Document section>
Putin and Protest

Written By: - Date published: 8:04 pm, September 27th, 2022 - 16 comments
Categories: Deep stuff, International, Russia, us politics, vladimir putin - Tags:

Interesting to see how the Russian protest plays out over conscription. Odd things happen in gatherings with tyrants. Jan 6 was one. But Romania 1989 was one Putin will know well.

President Ceaucescu of Romania ran a ferocious government for many years. Crushed any sign of dissent. In November 1989 he was re-elected President for another 5 years as his supporters at Party Conference gave him multiple standing ovations.

On December 12 1989 the President was disturbed by a small uprising in Timisoara and so he was persuaded to address a public rally in Budapest.

One solitary man in the crowd, Nica Leon, sick of Ceausescu, started shouting in favour of the revolutionary stand in Timasoara.

The crowd around him, obedient as ever, thought that when he shouted “long live Timisoara!”  it  was some new political slogan. They started chanting it. It was only when he went “down with Ceaucescu” that they realized something wasn’t right. Terrified, they tried to force themselves away from him and dropped the banners they’d been carrying. In the crush the banner batons were snapped underfoot and women started screaming. The ensuing panic sounded like booing.

Input data>
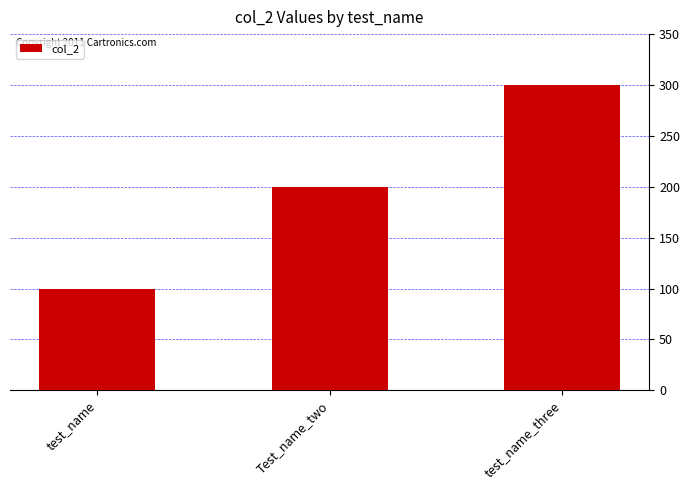

Rank the categories by value from lowest to highest.

test_name, Test_name_two, test_name_three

What the exercise asks> Write out, word for word, the part of the post on Putin and protest that opens with the words containing "Written By: - Date" and closes with "will know well.". The listing comes from a different source than the text.

Answer for this exercise>
Written By: - Date published: 8:04 pm, September 27th, 2022 - 16 comments
Categories: Deep stuff, International, Russia, us politics, vladimir putin - Tags:

Interesting to see how the Russian protest plays out over conscription. Odd things happen in gatherings with tyrants. Jan 6 was one. But Romania 1989 was one Putin will know well.